Hüseyin Zeybek, son dönemde azınlık ilkokullarındaki Yunanca ders kitapları konusunda yaşanan karışıklıkla ilgili de açıklamalarda bulundu.
Zeybek, "Öncelikle bildiğiniz gibi bundan 20 yıl önce herkes tarafından Frangudaki Programı denen bir program hayata geçirildi. Bu program, anadilleri Türkçe olduğu gerekçesiyle çocuklara Yunancayı yabancı bir dil olarak öğretmeye çalışan bir programdı. Doğrusunu söylemek gerekirse ilk yıllarda bu programın kitapları yararlı oldu. Ancak geçen yıllar içinde azınlık insanı bir çok konuda olduğu gibi bu konuda da sıkıntılarını aştı ve kendisini geliştirdi.
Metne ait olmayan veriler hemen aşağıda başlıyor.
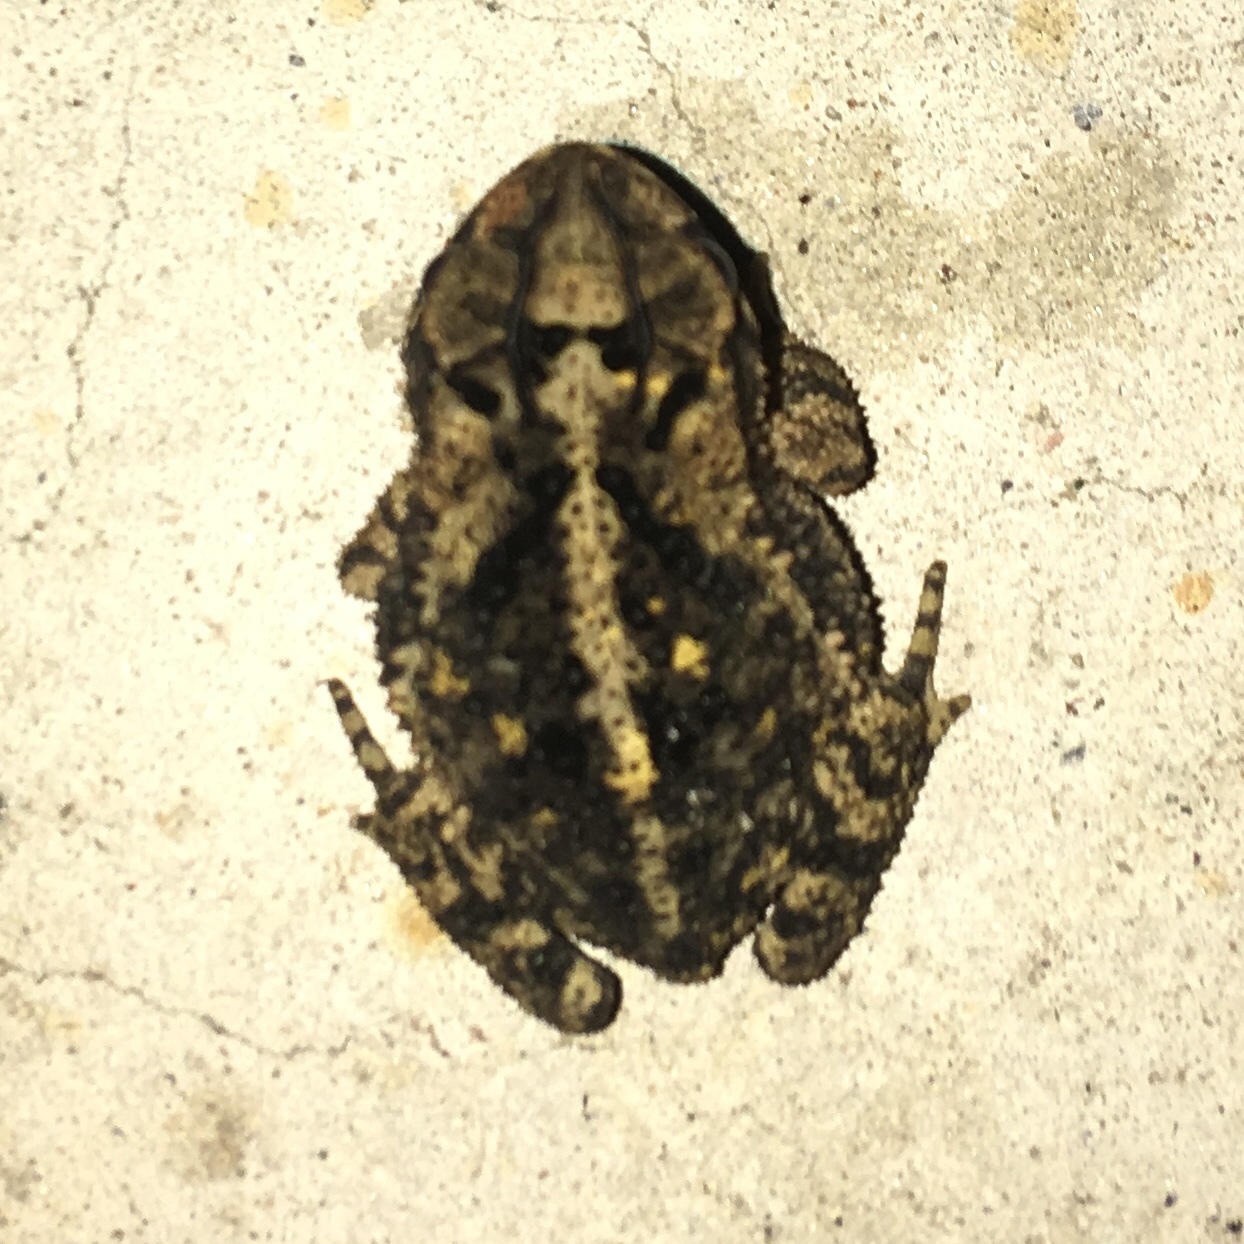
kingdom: Animalia
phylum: Chordata
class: Amphibia
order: Anura
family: Bufonidae
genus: Incilius
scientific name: Incilius nebulifer
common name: Gulf coast toad
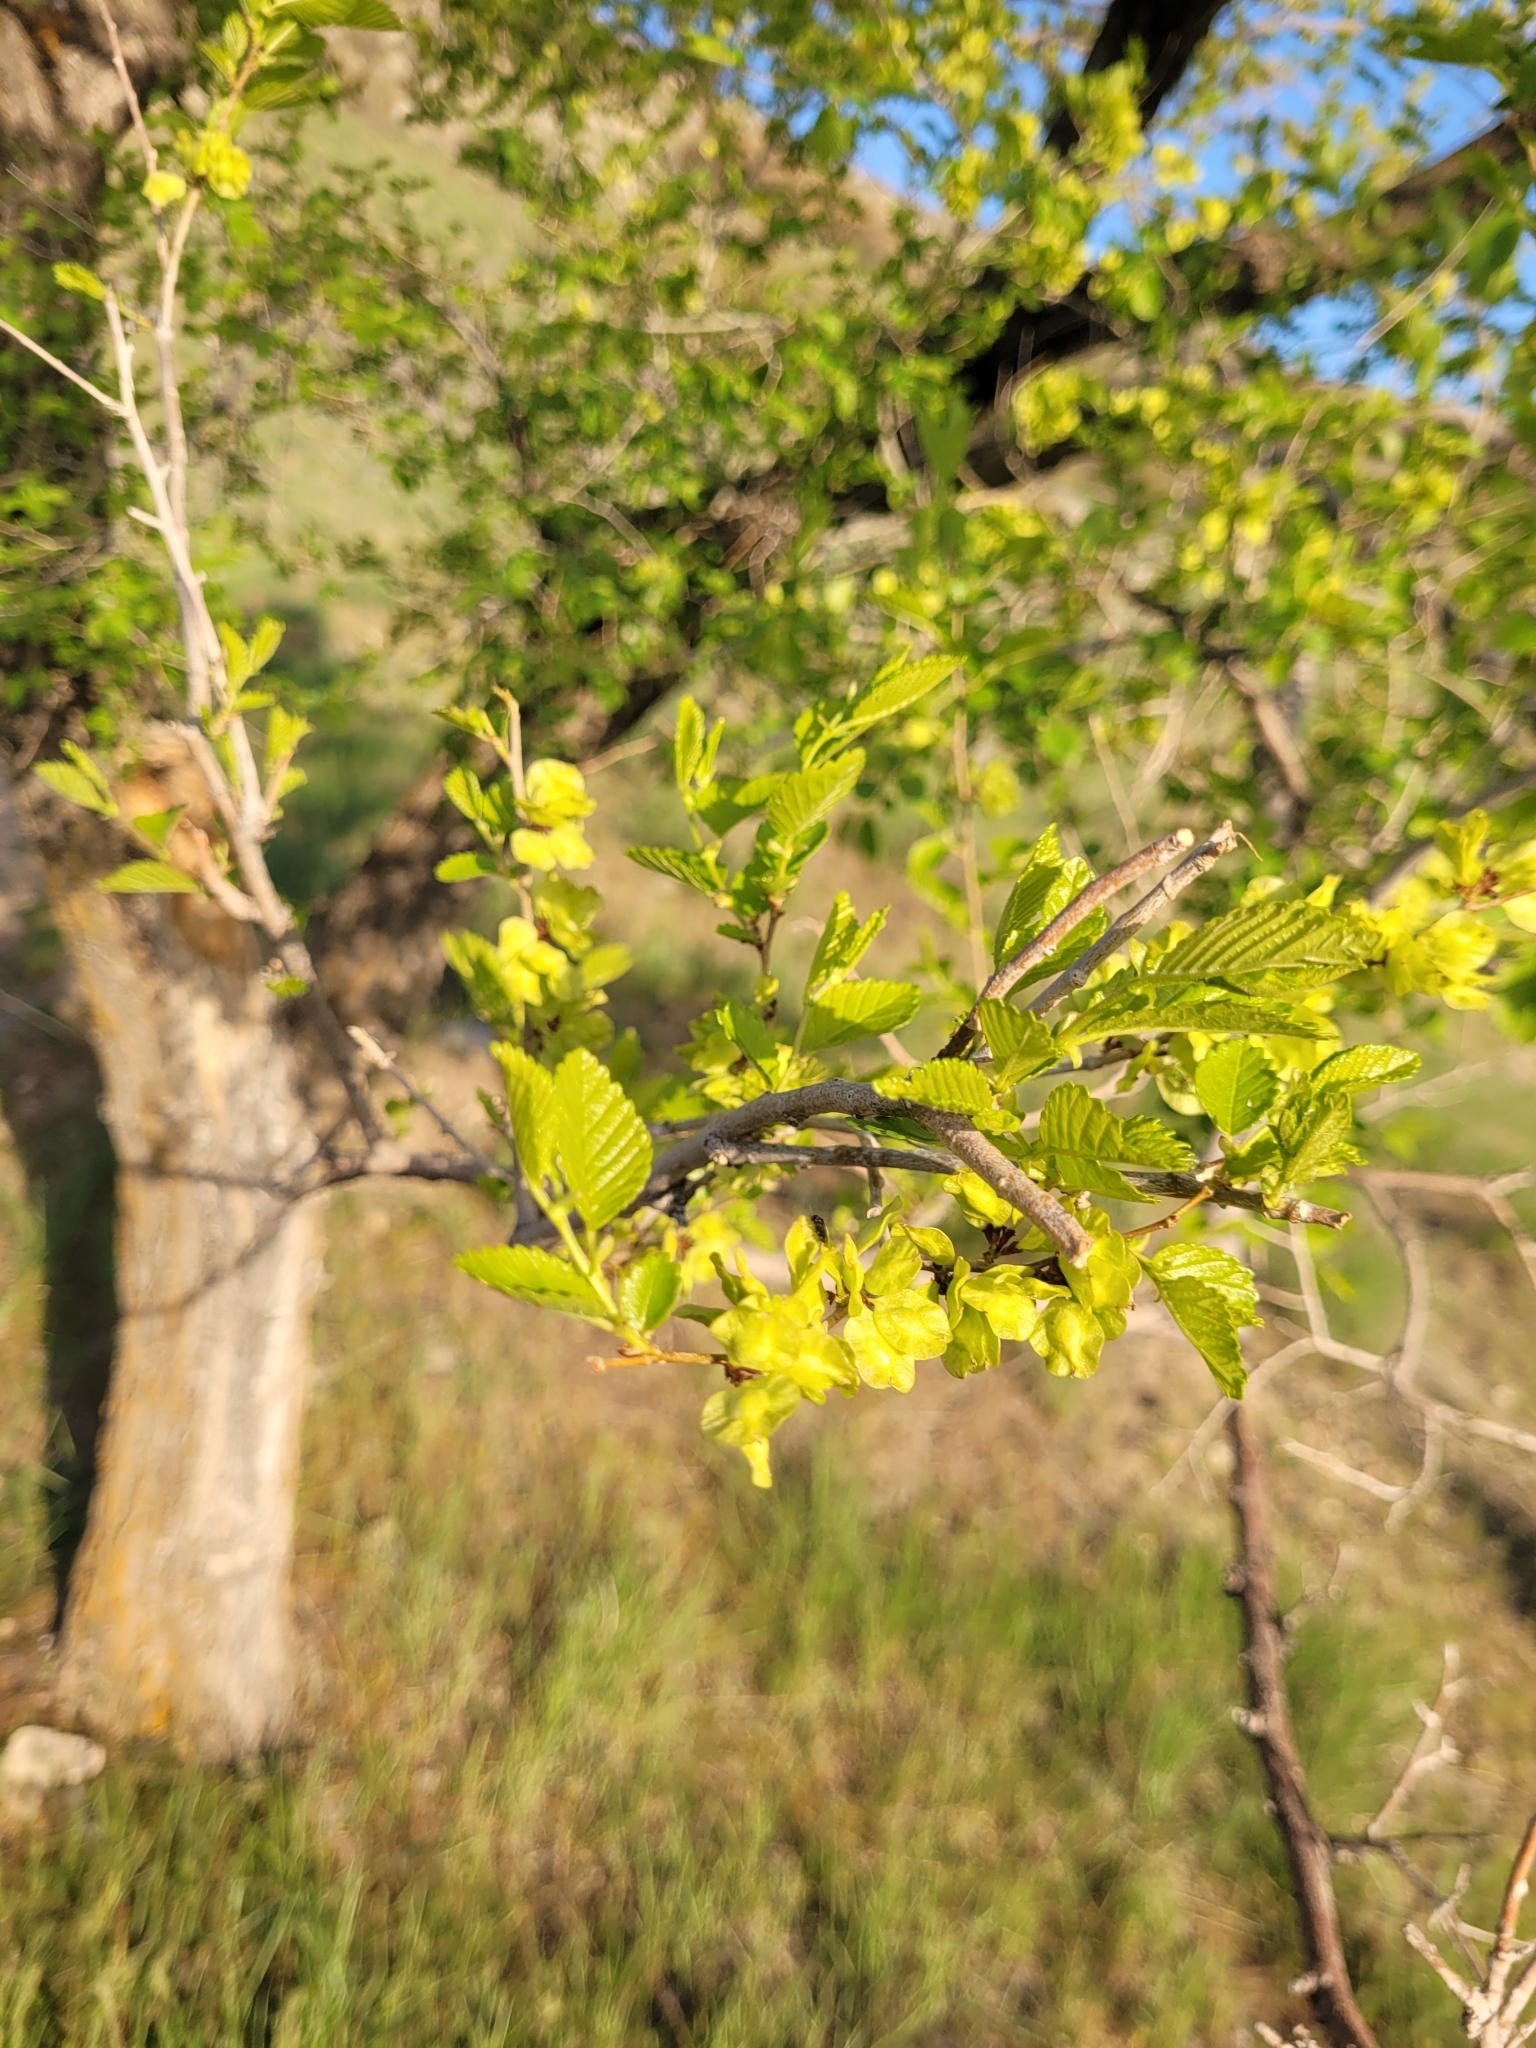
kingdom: Plantae
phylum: Tracheophyta
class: Magnoliopsida
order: Rosales
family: Ulmaceae
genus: Ulmus
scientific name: Ulmus pumila
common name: Siberian elm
Dolayısıyla bu kitaplar artık yetersiz hale geldi. Kitapların içeriğinde yıllardır herhangi bir değişiklik veya güncelleme yapılmadı. Azınlık çocukların büyük bir bölümü ilkokuldan sonra orta öğretimi için devlet okullarını seçiyor. Bu durumda da ciddi bir seviye farkı ortaya çıkıyor. Bu sebeple bence ilkokuldaki çocukların eşit eğitim alabilmeleri için cesaretli adımlar atılmasının zamanı geldi. Çünkü ilkokulu devlet okullarında okuyan azınlık çocukları ile azınlık ilkokuluna giden çocuklar aynı seviyede eğitim almıyorlar. Biz bu ayırımcılığın sona ermesini istiyoruz. Bazı azınlık ilkokullarında, öğretmenlerin devlet okullarında okutulan kitapların fotokopileri ile çocuklara yardımcı olmaya çalıştığını görüyorduk. Çünkü öğretmenler de azınlık çocuklarının seviyesinin yükseldiğini ve Frangudaki kitaplarının artık yetersiz olduğunu görebiliyorlar. O yüzden artık Yunanca müfredatın seviyesini yükseltmemiz gerekiyor. 12 gün boyunca okulları kapatan velilerin de tek isteği aslında buydu. Umarım sorun bir an önce çözülür." ifadelerini kullandı.